Posted: February 15, 2000 at 02:43:44: by Michael Martinez
: I recall reading (Letters? Peoples of Middle-Earth?) that this : was a problem, and that it was highly unlikely for the elves to : reuse names like you are suggesting. If anyone has the quote I : am thinking of, I would appreciate it being posted.You're more than likely thinking of the second Glorfindel essay in THE PEOPLES OF MIDDLE-EARTH, where J.R.R. Tolkien writes: ...At any rate what at first sight may seem the simplest solution must be abandoned: sc. that we have merely a reduplication of names, and that Glorfindel of Gondolin and Glorfindel of Rivendell were different persons. This repetition of so striking a name, though possible, would not be credible. No other character in the major Elvish legends as represented in The Silmarillion and The Lord of the Rings has a name borne by another Elvish person of importance.

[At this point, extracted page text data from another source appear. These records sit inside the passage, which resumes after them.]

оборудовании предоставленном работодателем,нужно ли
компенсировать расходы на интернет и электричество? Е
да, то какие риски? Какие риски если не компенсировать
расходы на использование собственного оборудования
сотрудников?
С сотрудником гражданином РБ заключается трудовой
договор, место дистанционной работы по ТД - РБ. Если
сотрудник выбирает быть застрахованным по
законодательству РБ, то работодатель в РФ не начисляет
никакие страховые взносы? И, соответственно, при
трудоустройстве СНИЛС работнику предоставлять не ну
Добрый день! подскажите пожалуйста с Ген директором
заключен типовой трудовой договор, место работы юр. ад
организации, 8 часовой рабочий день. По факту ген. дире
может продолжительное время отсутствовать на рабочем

Also it may be found that acceptance of the identity of Glorfindel of old and of the Third Age will actually explain what is said of him and improve the story.
What does Tolkien mean by "no other character in the major Elvish legends...has a name borne by another Elvish person of importance"? What is an "Elvish person of importance"? He in fact gave the same name (Ambarussa) to Feanor's two youngest sons, and there are two Gelmirs in The Silmarillion: Gelmir the brother of Gwindor (he was slain in front of Gwindor at the beginning of the Nirnaeth), and Gelmir (formerly of the people of Angrod) the messenger sent by Cirdan to Nargothrond. And then there are the two Rumils: Rumil of Tirion, who devised the first Tengwar, and Rumil of Lorien, one of the three march-wardens who admitted the surviving members of the Fellowship of the Ring into Lorien. Feanor also gave his own name to another of his sons.